===== Given records =====

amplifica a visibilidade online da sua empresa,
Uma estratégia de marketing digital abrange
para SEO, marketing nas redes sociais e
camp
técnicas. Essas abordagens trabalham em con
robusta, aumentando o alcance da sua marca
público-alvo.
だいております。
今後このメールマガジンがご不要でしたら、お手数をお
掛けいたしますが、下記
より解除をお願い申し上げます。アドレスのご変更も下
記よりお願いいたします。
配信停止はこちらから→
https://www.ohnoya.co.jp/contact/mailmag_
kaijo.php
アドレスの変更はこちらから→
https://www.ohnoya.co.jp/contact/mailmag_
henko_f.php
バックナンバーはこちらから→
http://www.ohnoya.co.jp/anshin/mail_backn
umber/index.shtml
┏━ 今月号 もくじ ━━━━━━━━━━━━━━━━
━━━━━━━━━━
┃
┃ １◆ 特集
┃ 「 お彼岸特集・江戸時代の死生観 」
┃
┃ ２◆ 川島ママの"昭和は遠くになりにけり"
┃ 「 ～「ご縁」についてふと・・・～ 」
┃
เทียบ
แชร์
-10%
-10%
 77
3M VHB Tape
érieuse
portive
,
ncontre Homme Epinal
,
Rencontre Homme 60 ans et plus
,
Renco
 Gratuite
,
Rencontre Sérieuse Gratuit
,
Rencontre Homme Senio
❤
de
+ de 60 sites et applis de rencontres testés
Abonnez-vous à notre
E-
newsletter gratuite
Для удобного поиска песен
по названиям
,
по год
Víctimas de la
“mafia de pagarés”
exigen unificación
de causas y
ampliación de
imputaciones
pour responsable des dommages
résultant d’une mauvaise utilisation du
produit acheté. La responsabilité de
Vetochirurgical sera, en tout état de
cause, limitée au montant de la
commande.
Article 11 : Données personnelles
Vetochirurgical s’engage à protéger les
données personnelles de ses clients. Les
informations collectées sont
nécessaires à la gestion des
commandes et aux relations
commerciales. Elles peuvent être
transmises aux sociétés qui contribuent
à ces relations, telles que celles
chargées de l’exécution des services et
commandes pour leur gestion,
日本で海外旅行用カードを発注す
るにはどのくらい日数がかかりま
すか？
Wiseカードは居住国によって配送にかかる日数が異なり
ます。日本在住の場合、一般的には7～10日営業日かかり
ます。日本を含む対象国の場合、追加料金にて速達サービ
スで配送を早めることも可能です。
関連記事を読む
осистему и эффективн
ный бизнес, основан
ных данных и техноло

=====

Task requirements
Each entry above must be set down again without alteration.

Output of the task
amplifica a visibilidade online da sua empresa,
Uma estratégia de marketing digital abrange
para SEO, marketing nas redes sociais e
camp
técnicas. Essas abordagens trabalham em con
robusta, aumentando o alcance da sua marca
público-alvo.
だいております。
今後このメールマガジンがご不要でしたら、お手数をお
掛けいたしますが、下記
より解除をお願い申し上げます。アドレスのご変更も下
記よりお願いいたします。
配信停止はこちらから→
https://www.ohnoya.co.jp/contact/mailmag_
kaijo.php
アドレスの変更はこちらから→
https://www.ohnoya.co.jp/contact/mailmag_
henko_f.php
バックナンバーはこちらから→
http://www.ohnoya.co.jp/anshin/mail_backn
umber/index.shtml
┏━ 今月号 もくじ ━━━━━━━━━━━━━━━━
━━━━━━━━━━
┃
┃ １◆ 特集
┃ 「 お彼岸特集・江戸時代の死生観 」
┃
┃ ２◆ 川島ママの"昭和は遠くになりにけり"
┃ 「 ～「ご縁」についてふと・・・～ 」
┃
เทียบ
แชร์
-10%
-10%
 77
3M VHB Tape
érieuse
portive
,
ncontre Homme Epinal
,
Rencontre Homme 60 ans et plus
,
Renco
 Gratuite
,
Rencontre Sérieuse Gratuit
,
Rencontre Homme Senio
❤
de
+ de 60 sites et applis de rencontres testés
Abonnez-vous à notre
E-
newsletter gratuite
Для удобного поиска песен
по названиям
,
по год
Víctimas de la
“mafia de pagarés”
exigen unificación
de causas y
ampliación de
imputaciones
pour responsable des dommages
résultant d’une mauvaise utilisation du
produit acheté. La responsabilité de
Vetochirurgical sera, en tout état de
cause, limitée au montant de la
commande.
Article 11 : Données personnelles
Vetochirurgical s’engage à protéger les
données personnelles de ses clients. Les
informations collectées sont
nécessaires à la gestion des
commandes et aux relations
commerciales. Elles peuvent être
transmises aux sociétés qui contribuent
à ces relations, telles que celles
chargées de l’exécution des services et
commandes pour leur gestion,
日本で海外旅行用カードを発注す
るにはどのくらい日数がかかりま
すか？
Wiseカードは居住国によって配送にかかる日数が異なり
ます。日本在住の場合、一般的には7～10日営業日かかり
ます。日本を含む対象国の場合、追加料金にて速達サービ
スで配送を早めることも可能です。
関連記事を読む
осистему и эффективн
ный бизнес, основан
ных данных и техноло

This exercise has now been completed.